Nationalite 2

L’incidence du changement de résidence des enfants sur leur nationalité dans le cadre d’une naturalisation

Le 30/07/2022

Il est bien établi qu’à l’occasion de la naturalisation d’une personne, ses enfants mineurs qui résident avec elle sont également naturalisés.

En effet, c’est ce que prévoit l’article 22-1 du code civil.

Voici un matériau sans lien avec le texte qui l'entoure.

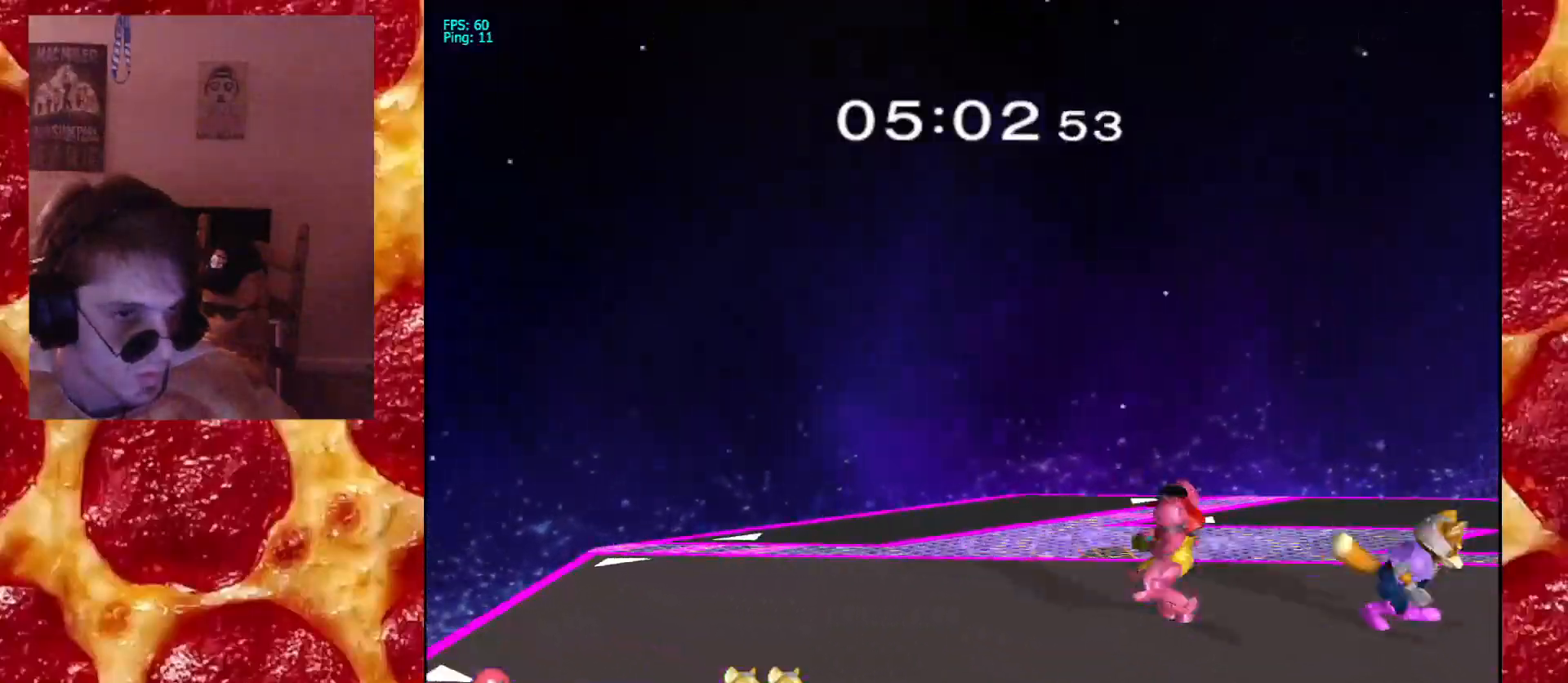
Gameplay with a controller (Nintendo layout); each line is a JSON object with the inputs held at the frame after it (dt_ms = milliseconds from this image to that frame). "events" lists button and stick changes between this image and that frame as [ms after this image, input, new state], when the widget could be followed in between. Not read: L3 R3.
{"dt_ms": 500, "buttons": [], "left_stick": "right", "right_stick": "center", "events": [[117, "left_stick", "up-right"], [383, "left_stick", "right"]]}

L’article prévoit également le cas dans lequel la résidence est alternée entre les parents.

Dans l’affaire qu’a eu à connaître le Conseil d’Etat, le demandeur à la naturalisation, divorcé, avait été naturalisé à une date à laquelle ses enfants demeuraient à l’étranger avec leur mère qui en avait eu la garde.

Bouton

 

Aussi, ces enfants, qui étaient à la garde de leur mère, n’avaient pas été inscrits sur le décret de naturalisation et n’avaient donc pas acquis la nationalité française.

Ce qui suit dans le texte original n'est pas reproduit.